Flexible cloud processing with OpenEO

Earth observation processing made easy

To process Copernicus data, we can currently choose between more than 5 public cloud providers, and a myriad of platforms providing processing services. It’s a bit of an understatement to say that this is hard to navigate for a researcher who just wants to process some data.
To resolve this, the European Commission has started the H2020 project openEO. It is set up to develop an open API to connect R, python, javascript and other clients to big Earth observation cloud back-ends in a simple and unified way.

The data in an openEO service are exposed as a ‘data cube’, irrespective of how the data is stored internally. As a result, users of openEO will no longer need to deal with individual files, formats, and EO product catalogs. openEO makes the user’s life easy. More technical details can be found on this openEO web page.

OpenEO
The OpenEO architecture

Uptake of OpenEO

Now, two years after the project’s kick-off, we are already able to run earth observation tasks on various systems, such as the PROBA-V MEP, DIAS and Google Earth Engine, with no need for code modifications or complex deployment processes. Users can work with various back-ends and easily compare systems in terms of capacity, cost, and results. Next to that we also see some other big advantages:

openEO is easy to use, while hiding the complex technical details of distributed cloud processing
Users can trace how results are generated, so that their work is reproducible
well documented interfaces make it easy to integrate openEO in any application

Several projects are already using openEO, also within our own project portfolio. This is not only because we like to ‘eat our own dog food’ and get some much needed real-world testing, but because there is a clear demand from multiple research projects.

The CropSAR team for instance mostly wanted to extract data in a fast, easy and flexible manner. This was of course an easy match for the data cube capabilities that openEO offers, but also the distributed processing and automatic parallelization was useful when a researcher wanted to request data from 100000’s of parcels.

OpenEO CropSAR Parcel Inspector
CropSAR validation tool that integrates OpenEO

In the SieuSoil H2020 project, we are using predefined and user-defined functions in openEO to preprocess Sentinel-2 data for phenology analysis and soil management. Some first results were demonstrated during the FOSS4G conference and ESA’s Phi-week. Click here to view a recording of the presentation.

From predefined to user-defined functions

Earth observation research often involves processing huge amounts of data. To enable this, openEO offers a number of predefined funtions, which the backend has to support (e.g. computing an NDVI from spectral bands). This ensures that users can easily use different service providers, or can easily compare results.

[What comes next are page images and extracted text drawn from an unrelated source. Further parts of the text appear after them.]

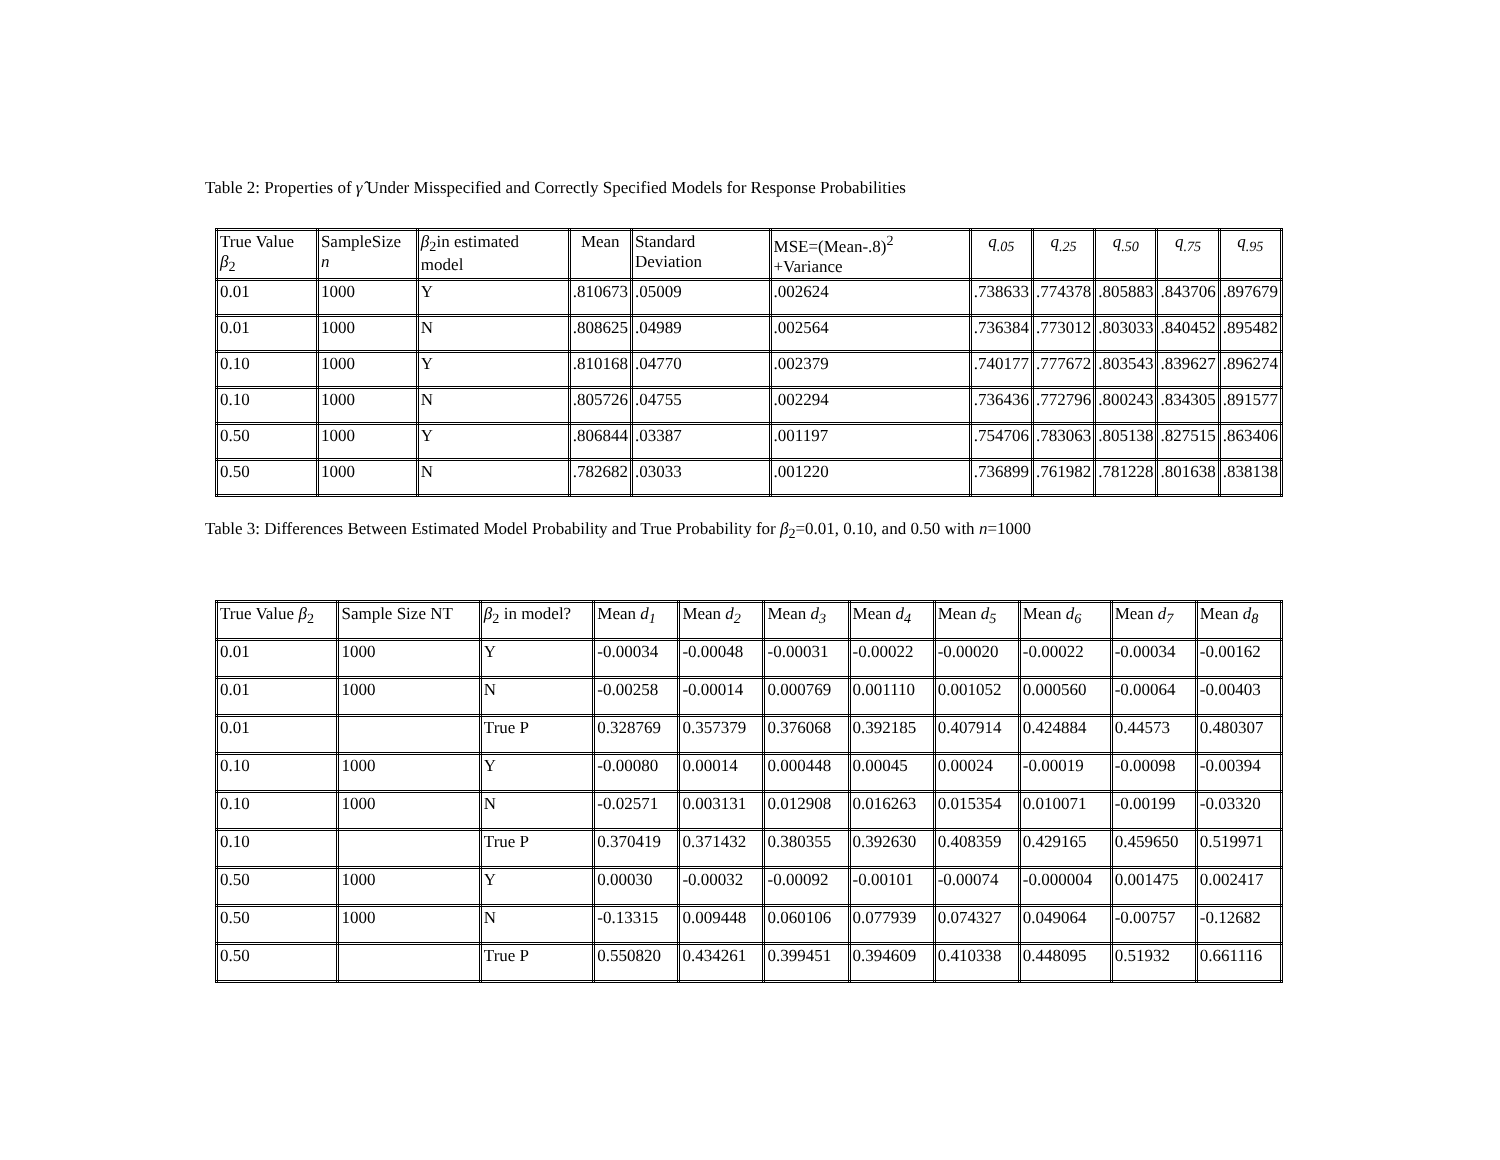Table 2: Properties of γ̂ Under Misspecified and Correctly Specified Models for Response Probabilities
| True Value β<sub>2</sub> | SampleSize n | β<sub>2</sub>in estimated model | Mean | Standard Deviation | MSE=(Mean-.8)<sup>2</sup> +Variance | q<sub>.05</sub> | q<sub>.25</sub> | q<sub>.50</sub> | q<sub>.75</sub> | q<sub>.95</sub> |
| --- | --- | --- | --- | --- | --- | --- | --- | --- | --- | --- |
| 0.01 | 1000 | Y | .810673 | .05009 | .002624 | .738633 | .774378 | .805883 | .843706 | .897679 |
| 0.01 | 1000 | N | .808625 | .04989 | .002564 | .736384 | .773012 | .803033 | .840452 | .895482 |
| 0.10 | 1000 | Y | .810168 | .04770 | .002379 | .740177 | .777672 | .803543 | .839627 | .896274 |
| 0.10 | 1000 | N | .805726 | .04755 | .002294 | .736436 | .772796 | .800243 | .834305 | .891577 |
| 0.50 | 1000 | Y | .806844 | .03387 | .001197 | .754706 | .783063 | .805138 | .827515 | .863406 |
| 0.50 | 1000 | N | .782682 | .03033 | .001220 | .736899 | .761982 | .781228 | .801638 | .838138 |
Table 3: Differences Between Estimated Model Probability and True Probability for β<sub>2</sub>=0.01, 0.10, and 0.50 with n=1000
| True Value β<sub>2</sub> | Sample Size NT | β<sub>2</sub> in model? | Mean d<sub>1</sub> | Mean d<sub>2</sub> | Mean d<sub>3</sub> | Mean d<sub>4</sub> | Mean d<sub>5</sub> | Mean d<sub>6</sub> | Mean d<sub>7</sub> | Mean d<sub>8</sub> |
| --- | --- | --- | --- | --- | --- | --- | --- | --- | --- | --- |
| 0.01 | 1000 | Y | -0.00034 | -0.00048 | -0.00031 | -0.00022 | -0.00020 | -0.00022 | -0.00034 | -0.00162 |
| 0.01 | 1000 | N | -0.00258 | -0.00014 | 0.000769 | 0.001110 | 0.001052 | 0.000560 | -0.00064 | -0.00403 |
| 0.01 | | True P | 0.328769 | 0.357379 | 0.376068 | 0.392185 | 0.407914 | 0.424884 | 0.44573 | 0.480307 |
| 0.10 | 1000 | Y | -0.00080 | 0.00014 | 0.000448 | 0.00045 | 0.00024 | -0.00019 | -0.00098 | -0.00394 |
| 0.10 | 1000 | N | -0.02571 | 0.003131 | 0.012908 | 0.016263 | 0.015354 | 0.010071 | -0.00199 | -0.03320 |
| 0.10 | | True P | 0.370419 | 0.371432 | 0.380355 | 0.392630 | 0.408359 | 0.429165 | 0.459650 | 0.519971 |
| 0.50 | 1000 | Y | 0.00030 | -0.00032 | -0.00092 | -0.00101 | -0.00074 | -0.000004 | 0.001475 | 0.002417 |
| 0.50 | 1000 | N | -0.13315 | 0.009448 | 0.060106 | 0.077939 | 0.074327 | 0.049064 | -0.00757 | -0.12682 |
| 0.50 | | True P | 0.550820 | 0.434261 | 0.399451 | 0.394609 | 0.410338 | 0.448095 | 0.51932 | 0.661116 |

Next to the predefined functions, openEO also offers user-defined functions. They allow the users to reuse the wealth of algorithms that already exist, for instance, those that are available as open source in the Python and R communities. User-defined functions are sent to the backend in the form of a simple script. For instance, a Python script that loads a machine learning model to classify pixels. Then, the function is executed on the backend. This capability and its ease of use, is truly unique for openEO, and it will increase the uptake of cloud-based processing even more.

OpenEO wb editor
OpenEO visual interface (editor.open.org)

Community driven and open source

The openEO specification is built by an open community of various research institutions and companies. Concurrently, multiple open source client and backend implementations are developed to ensure that the standard is validated in realistic scenarios. This approach makes the specification sustainable, as it can continue to evolve freely as long as there are interested parties.

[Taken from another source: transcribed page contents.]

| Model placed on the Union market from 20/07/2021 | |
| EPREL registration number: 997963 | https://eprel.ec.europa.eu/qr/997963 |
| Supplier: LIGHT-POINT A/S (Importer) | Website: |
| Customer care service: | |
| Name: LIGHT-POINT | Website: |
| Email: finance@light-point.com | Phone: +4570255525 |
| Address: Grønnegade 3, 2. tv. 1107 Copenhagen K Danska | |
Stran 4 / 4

The open source nature of the implementations ensures that results are reproducible and traceable. The implementation of the various processing functions can be verified and improved independently, which is important in a world where information derived from earth observation data is used more and more to drive policies and decisions.

Open source code also supports the long-term sustainability of the project. For instance, if we decide to use Google Earth Engine through the openEO implementation, we can continue to improve it ourselves even if the original authors are no longer involved. Likewise, people who are interested in our implementation (which runs on DIAS) and that have a SentinelHub connector for global data access can simply run and improve it on their own if needed.

OpenEO interface
Open source repository - https://github.com/Open-EO